Goody for me.
I accepted the cronut and followed True to the kitchen. Wooden shelves full of dry ingredients lined the wall to my left. To the right were the industrial ovens, gleaming and quiet under the buzzing kitchen lights. Directly ahead were steel doors that I assumed led to the freezer and walk-in cooler. Smack in the middle of the room was a long stainless steel table topped with a three-tiered wedding cake.
My heart sank as I approached the creation. It looked as if True was adding decorative flowers.
It was breathtaking.
“Isn’t this fun?” True picked up a piping bag and began to draw frosting flowers on the outside of the cake expertly. It sat on a turntable, making it easier to get all sides. The flowers were freaking perfect. Like her.
“Fun? I’m not a big fan of baking.” I admitted.
She smiled at me over the cake. “That’s okay. Not everyone is. I’m pretty sure I wouldn’t want to captain a boat. I get seasick.”
I frowned. “Then why were y’all at Pegleg Pete’s the other night?”
True shrugged. “Jesse wanted to see you. I wanted to meet you. That’s why God invented Dramamine.”
“Huh.” I moved to the worktable and sat down my cronut, then pulled over a stool to sit. “Is it okay if I sit here?”
Her smile was as sunny as her disposition. “Of course! I’m so glad you’re here!”

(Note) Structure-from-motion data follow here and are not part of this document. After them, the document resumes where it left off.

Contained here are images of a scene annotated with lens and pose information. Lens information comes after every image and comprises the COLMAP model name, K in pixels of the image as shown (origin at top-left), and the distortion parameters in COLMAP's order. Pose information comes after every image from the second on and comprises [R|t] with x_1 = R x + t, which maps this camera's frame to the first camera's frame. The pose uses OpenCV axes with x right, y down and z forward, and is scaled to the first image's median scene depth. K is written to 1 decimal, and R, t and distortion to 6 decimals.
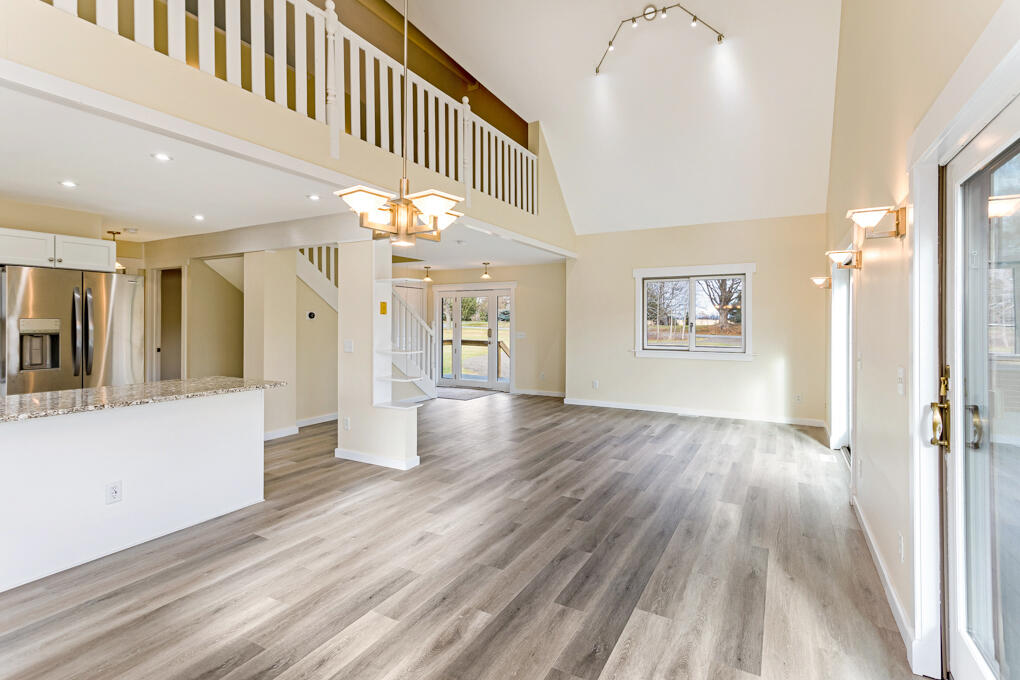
lens RADIAL K [[485.0, 0, 506.9], [0, 485.0, 324.1], [0, 0, 1]] dist [-0.022338, -0.000031]
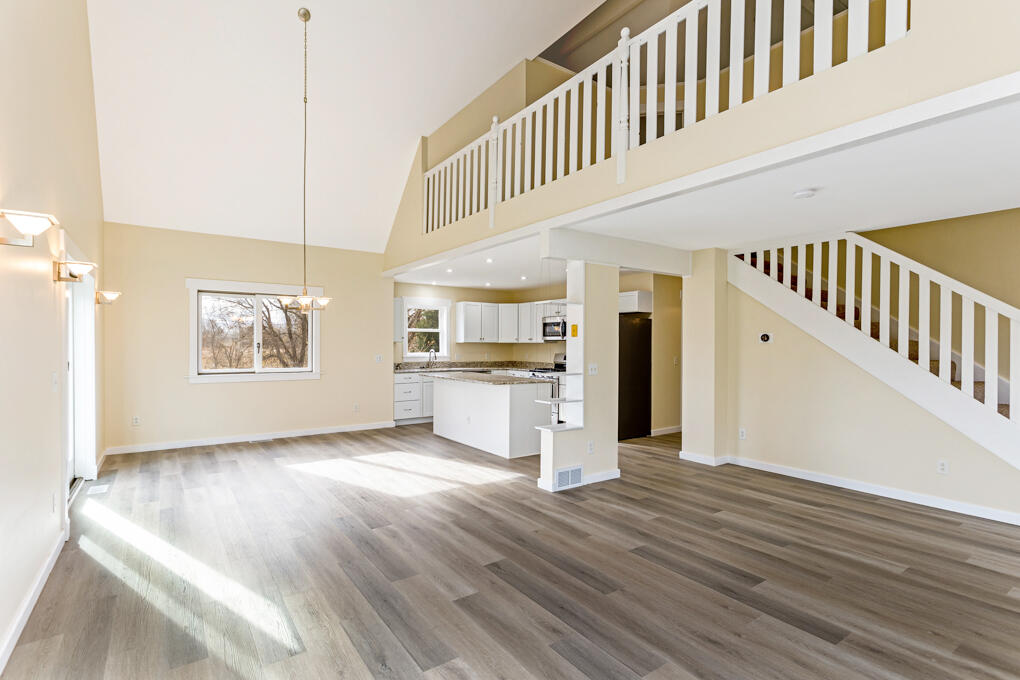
lens RADIAL K [[498.4, 0, 510.0], [0, 498.4, 340.0], [0, 0, 1]] dist [0.000001, 0.000035]
pose [[-0.430088, -0.004985, -0.902773, 0.661328], [-0.007735, 0.999968, -0.001837, -0.008505], [0.902754, 0.006193, -0.430113, 1.185878]]
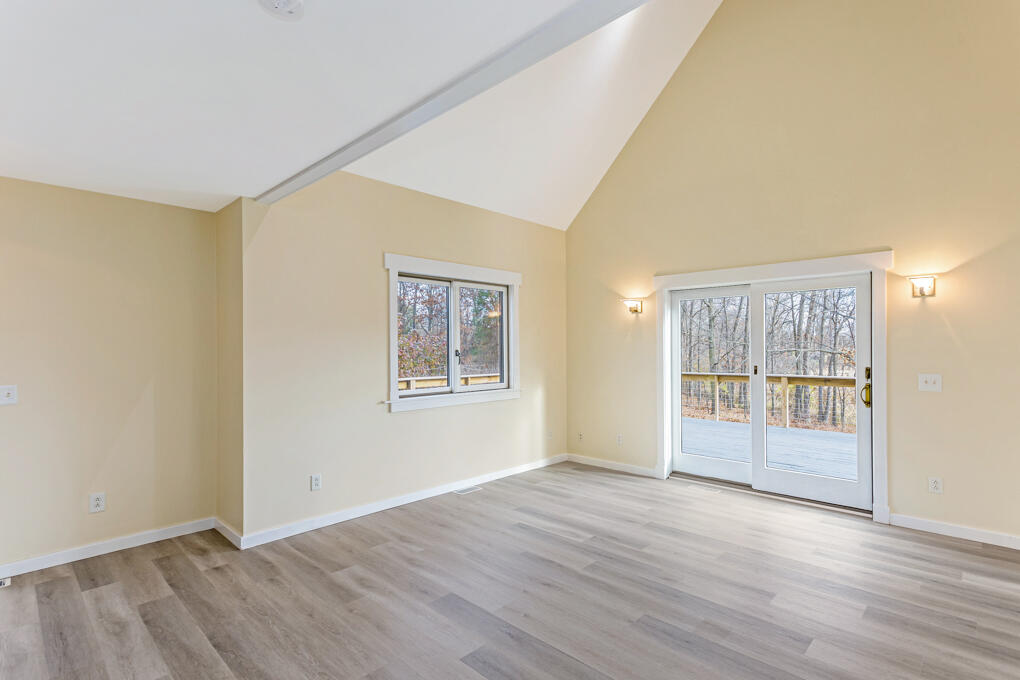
lens RADIAL K [[498.4, 0, 510.0], [0, 498.4, 340.0], [0, 0, 1]] dist [0.000001, 0.000035]
pose [[0.255369, 0.009557, 0.966796, -0.366594], [0.001653, 0.999945, -0.010321, -0.012796], [-0.966842, 0.004234, 0.255340, 1.056327]]
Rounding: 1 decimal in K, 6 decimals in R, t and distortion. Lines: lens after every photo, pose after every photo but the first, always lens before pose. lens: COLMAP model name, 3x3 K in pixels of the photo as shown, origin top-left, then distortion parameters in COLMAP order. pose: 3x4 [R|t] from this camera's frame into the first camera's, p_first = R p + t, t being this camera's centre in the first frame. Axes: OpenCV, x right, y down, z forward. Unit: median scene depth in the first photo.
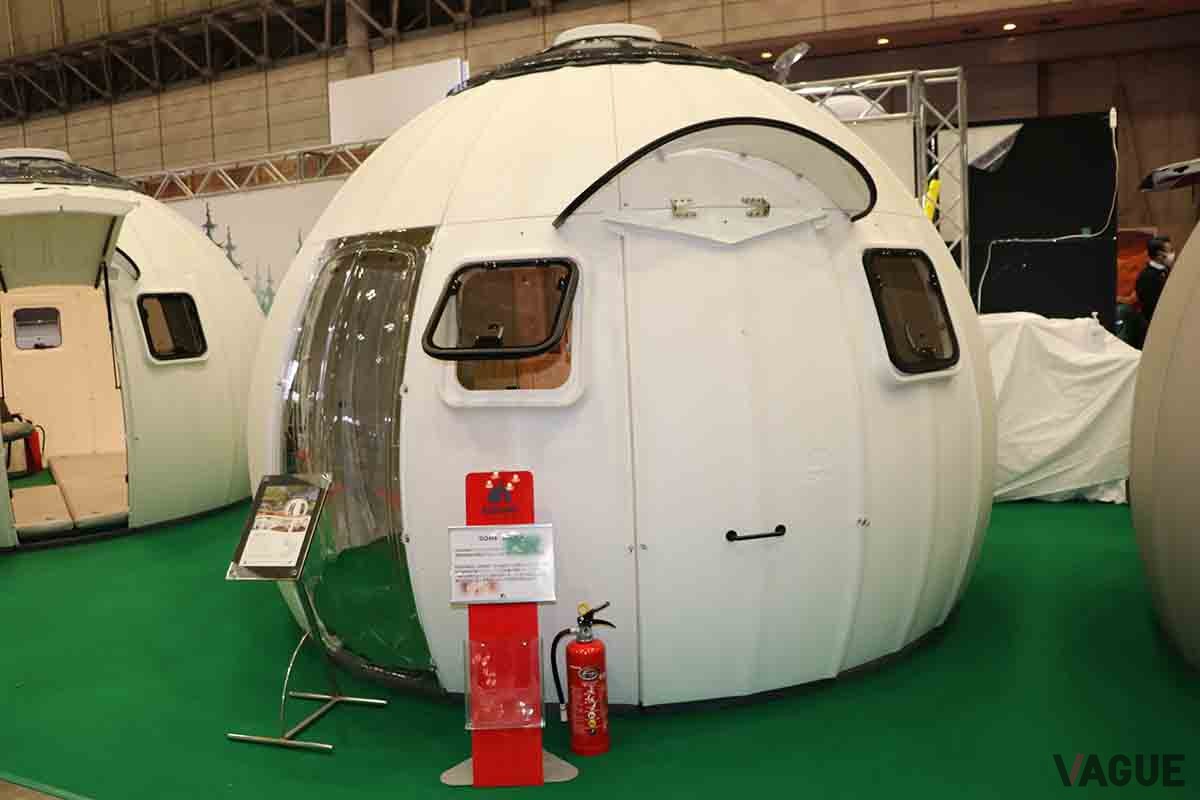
lens RADIAL K [[960.1, 0, 600.0], [0, 960.1, 400.0], [0, 0, 1]] dist [-0.193877, 0.159624]
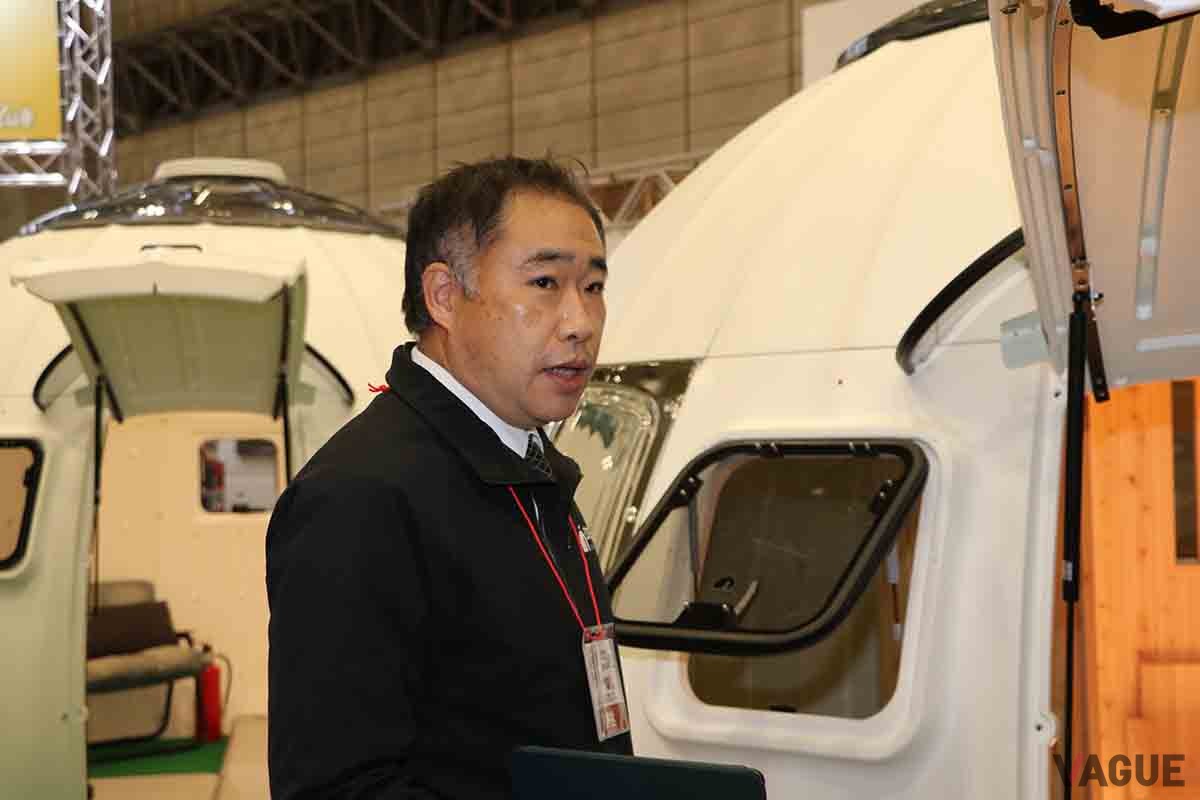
lens RADIAL K [[1961.3, 0, 600.0], [0, 1961.3, 400.0], [0, 0, 1]] dist [0.223803, -0.002979]
pose [[0.902606, 0.021858, -0.429912, 0.129357], [-0.071017, 0.992586, -0.098636, -0.032938], [0.424569, 0.119561, 0.897467, 0.033407]]
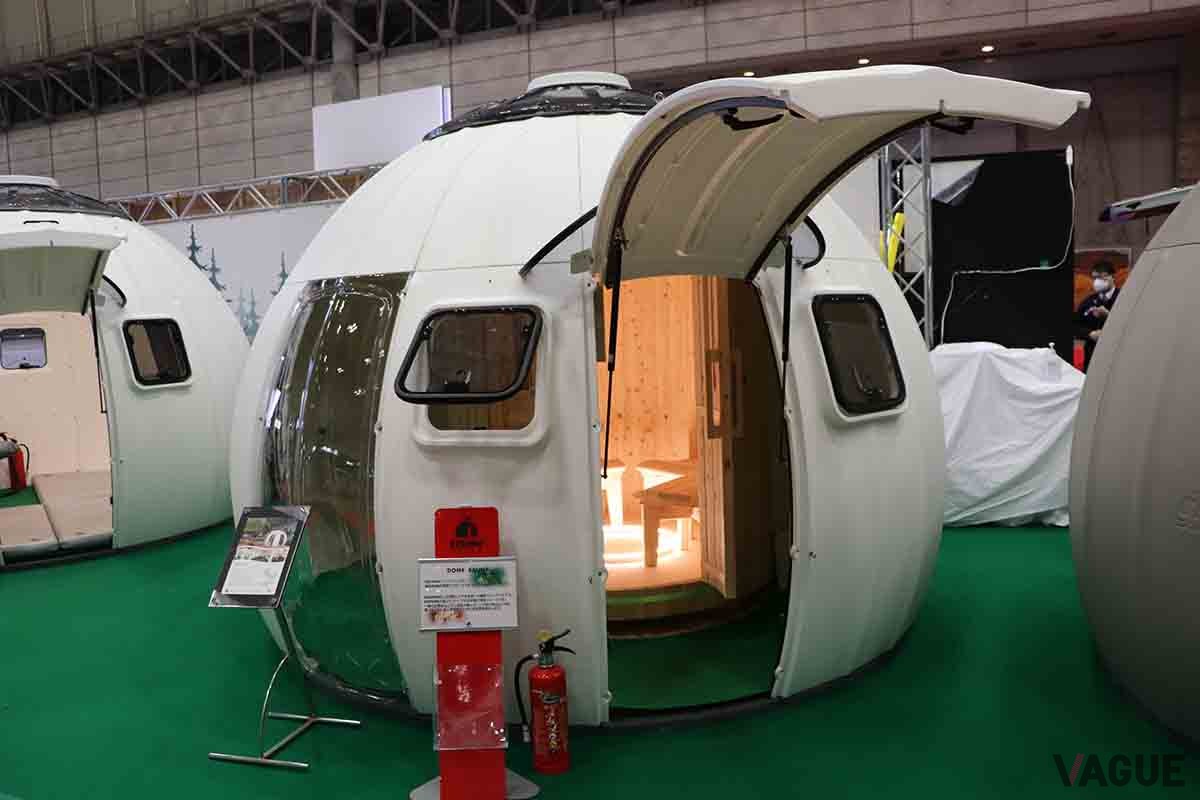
lens RADIAL K [[960.1, 0, 600.0], [0, 960.1, 400.0], [0, 0, 1]] dist [-0.193877, 0.159624]
pose [[0.999857, 0.004422, 0.016330, 0.013146], [-0.004214, 0.999910, -0.012740, -0.016440], [-0.016385, 0.012669, 0.999785, -0.034235]]
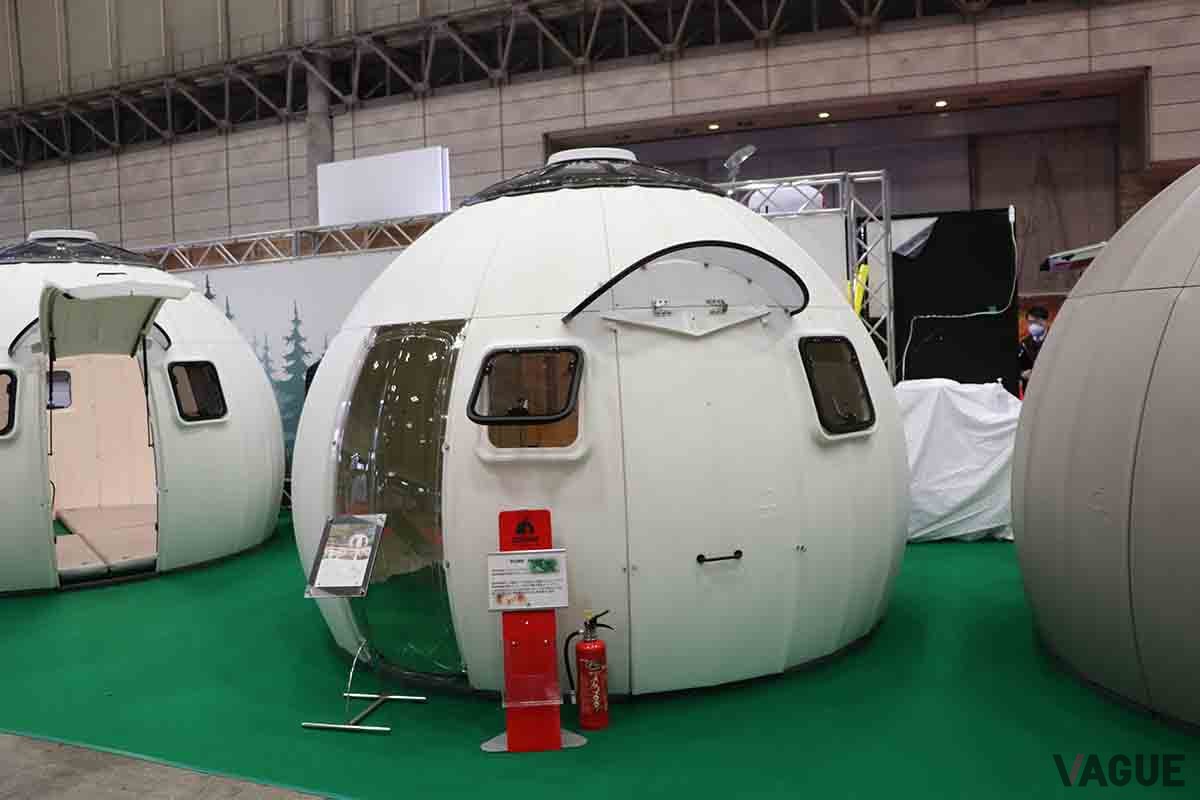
lens RADIAL K [[960.1, 0, 600.0], [0, 960.1, 400.0], [0, 0, 1]] dist [-0.193877, 0.159624]
pose [[0.998543, -0.000972, 0.053961, -0.037370], [0.004251, 0.998149, -0.060673, 0.002187], [-0.053802, 0.060814, 0.996698, -0.163885]]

Acid coated my stomach, and I wasn’t sure I’d be able to eat my “donut crossed with a croissant” treat, which I had discovered in the case out front.
“Jesse is running a little late.” True turned back to her decorating. “I’m guessing he didn’t tell you that?”
I shook my head. “No.”
“That’s so like him.” True pressed her lips together. She paused the piping and twirled the cake this way and that, squinting one eye to look at her work like an artist would.
“You’re good at that,” I admitted.
“Thank you! I love baking. It’s the science of it. Everything has to be exact, or a cake will fall, and bread won’t rise.”
“Science?”
“Baking is chemistry. If you don’t get the amounts right, it turns to doo-doo,” True laughed. “Shit. It turns to shit. My grandmother used to give me grief for swearing.”
“Your grandmother who recently passed?” I raised my eyebrows.
She smiled and stared at the piping bag in her hands. “She raised me and taught me how to bake. Although, her method was ‘a little of this, a little of that.’ As you can imagine, that didn’t work well when I tried it. She had been making some of her creations for so long that she knew exactly how much flour and sugar to put in a recipe. I had to go to cooking school to learn it.”
I joined her in laughter. She was easy to talk to, and it pissed me right the hell off. I didn’t want to like this woman. I was planning on ruining her wedding. It didn’t matter that there was no workable plan at the moment; the time would come when I would end things.
But how to do it?
My chance came a few minutes later when True headed into the walk-in cooler to get something. I was alone in the kitchen: me and the cake. I glanced around wildly, looking for inspiration. A shelf of spices caught my attention, and I scrambled to look closer. Chili powder, garlic, lemon pepper. Who the hell put lemon pepper in sweet treats?
Focus, Kendra!
What would ruin a wedding cake?
I thought back to my lunch with Jesse and wondered if there was an extract of rotten eggs. That made me giggle, but I stopped when I spotted almond extract on the shelf.
Didn’t True say she was allergic to almonds?
I pulled up the bottle and perused the ingredients. It contained real almonds.
I could put a drop in the icing on top of the cake, the part where the bride and groom ate, and it might cause her a minor allergic reaction, nothing dangerous, but something that would ruin the day, right?